Improving cancer treatment simulations with stable, efficient electromagnetic modeling
Pieter van Diepen defended his PhD thesis at the Department of Electrical Engineering on November 13th.
Accurately predicting how electromagnetic waves interact with different materials is essential for applications like hyperthermia, a cancer treatment that uses focused electromagnetic waves to enhance chemotherapy and radiation. However, current computer simulations for these treatments are often too slow. The PhD research of Pieter van Diepen addresses this by exploring a faster simulation method, which is limited by how precisely interaction-matrix elements are computed.
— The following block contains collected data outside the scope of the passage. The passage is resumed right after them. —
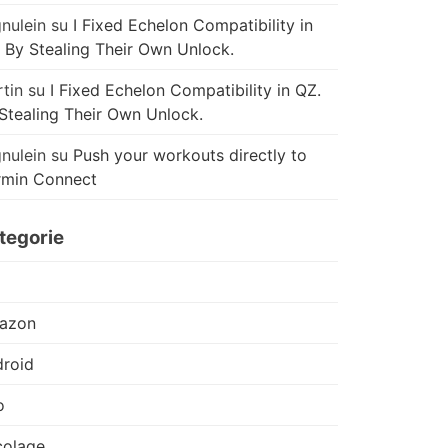
nulein
su
I Fixed Echelon Compatibility in
 By Stealing Their Own Unlock.
tin
su
I Fixed Echelon Compatibility in QZ.
Stealing Their Own Unlock.
nulein
su
Push your workouts directly to
rmin Connect
tegorie
azon
roid
o
colage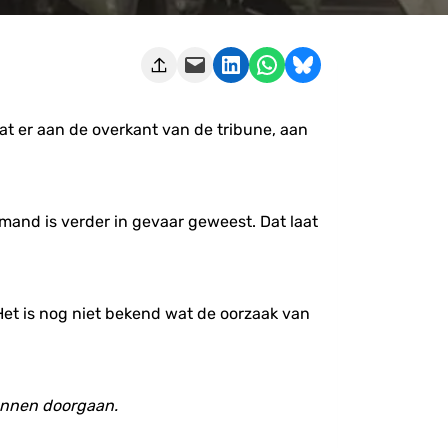
Deze pagina e-mailen
Delen op LinkedIn
Delen via WhatsApp
Share on Bluesky
 dat er aan de overkant van de tribune, aan
mand is verder in gevaar geweest. Dat laat
et is nog niet bekend wat de oorzaak van
unnen doorgaan.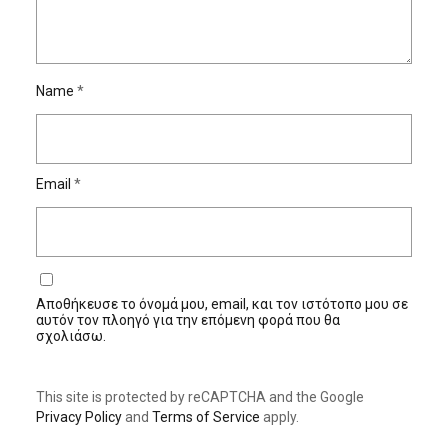
Name
*
Email
*
Αποθήκευσε το όνομά μου, email, και τον ιστότοπο μου σε
αυτόν τον πλοηγό για την επόμενη φορά που θα
σχολιάσω.
This site is protected by reCAPTCHA and the Google
Privacy Policy
and
Terms of Service
apply.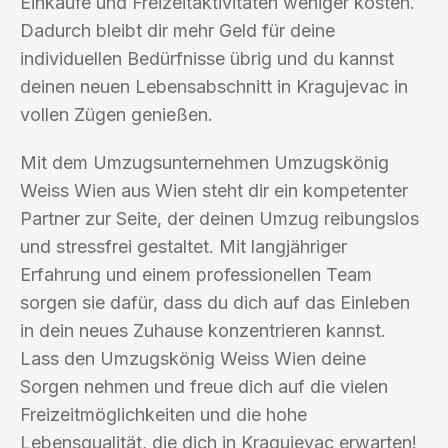
Einkäufe und Freizeitaktivitäten weniger kosten.
Dadurch bleibt dir mehr Geld für deine
individuellen Bedürfnisse übrig und du kannst
deinen neuen Lebensabschnitt in Kragujevac in
vollen Zügen genießen.
Mit dem Umzugsunternehmen Umzugskönig
Weiss Wien aus Wien steht dir ein kompetenter
Partner zur Seite, der deinen Umzug reibungslos
und stressfrei gestaltet. Mit langjähriger
Erfahrung und einem professionellen Team
sorgen sie dafür, dass du dich auf das Einleben
in dein neues Zuhause konzentrieren kannst.
Lass den Umzugskönig Weiss Wien deine
Sorgen nehmen und freue dich auf die vielen
Freizeitmöglichkeiten und die hohe
Lebensqualität, die dich in Kragujevac erwarten!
By developing techniques to improve stability, his work brings us closer to more efficient and reliable treatment planning.
Electromagnetics is the physics behind the interaction of electromagnetic waves and materials. The propagation of these waves is dictated by the type of material, such as glass or metal, and the shape of the material, like spherical or prism-shaped. Since our day-to-day life includes countless variations in material types and shapes, predicting the behavior of electromagnetic waves can be quite challenging. As a result, computer simulations are necessary to visualize electromagnetic interactions. However, in some applications, the time required for simulations can become excessively long. Examples where these long simulation times are particularly relevant include electronic system vulnerability analysis during and after a nuclear pulse, metalens design for next-gen optics, and hyperthermia. The focus in this research is on the last of these.
Time-domain integral equations
Hyperthermia is the localized heating of tissue to improve the effectiveness of cancer treatments like chemotherapy and radiation therapy. The heating can be achieved electromagnetically, where a set of antennas is used to focus the electromagnetic waves on a specific spot inside the body. The tissue distribution of the human body differs per person. Therefore, every patient requires a personal hyperthermia treatment planning. The planning consists of an MRI or CT-scan to determine the tissue distribution, followed by numerical simulation to compute a suitable antenna operation. To maximize the effectiveness of hyperthermia, computer simulations need to include small details and complex wave-material interactions, resulting in excessively long simulation times. To enable faster planning, research into potentially faster computer simulations is vital. A high-potential candidate is to simulate via time-domain integral equations, which are potentially a thousand times faster than the current de facto standard in hyperthermia treatment planning. The only downside: these simulation methods are unstable. That means that the simulation results are corrupted by non-physical artefacts that obscure the actual electromagnetics.
Faster and more reliable simulations
For his PhD research delved into the causes of instability in these simulation methods. His research showed that the limited accuracy of the calculations performed prior to the actual simulation causes instability. He developed several methods to mitigate the effects of limited accuracy to obtain stable results. He illustrated the improved stability of simulation methods involving materials like metals and the non-conductive part of human tissues. His work is a step closer towards faster and more reliable simulations for applications like hyperthermia.
This work was conducted within the Electromagnetics and Multi-Physics (EMPMC) lab, which is one of the five labs that together form the Electromagnetics group at Eindhoven University of Technology.
Title of PhD thesis: . Promotor: Martijn van Beurden. Co-promotors: Roeland Dilz and Peter Zwamborn.
PhD in the picture
What was the most significant finding from your research, and what aspects turned out to be most important to you?
"I think we've gained a lot more knowledge about time-domain integral equations for electromagnetism. About halfway through the research, we thought the technique was mature enough for practical applications. Unfortunately, that turned out not to be the case after more testing. So, I shifted my focus to understanding what’s needed to make this technique practically usable."
What was your motivation to work on this research project?
"I studied Electrical Engineering, but during my master’s, I realized that I was most interested in numerical methods (a type of applied math). Since I felt I hadn’t developed enough expertise in this area after my master’s, I decided to pursue a PhD in this field."
What was the greatest obstacle that you met on the PhD journey?
"The stability of time-domain integral equations for electromagnetism is something of a ‘black box’—you put something in, get something out, and then have to figure out what’s happening inside that black box. It took years for me to develop an intuition for what was really going on and to learn to separate the main issues from the side issues."
What did you learn about yourself during your PhD research journey? Did you develop additional new skills over the course of the PhD research?
"Your perseverance is tested intensely during a PhD. I enjoyed doing the research, but writing was truly a nightmare. Thankfully, I got better at it with a lot of help from the university and my advisor. Now that I’m working elsewhere, I realize that during my PhD, I learned how to handle complex, abstract concepts and really make them my own. This has helped me start contributing quickly in my new job."
What are your plans for after your PhD research?
"While I get a lot of satisfaction from doing research, I missed the collaborative aspect—specifically, the kind where you’re working closely with someone else to solve a problem together. That’s why I decided not to stay in academia and to make the shift to industry. I’ve now started as a Metrology Functional Engineer at ASML. Essentially, I work on optimizing machine settings so they print exactly what the customer wants. I’ve found exactly what I felt was missing before."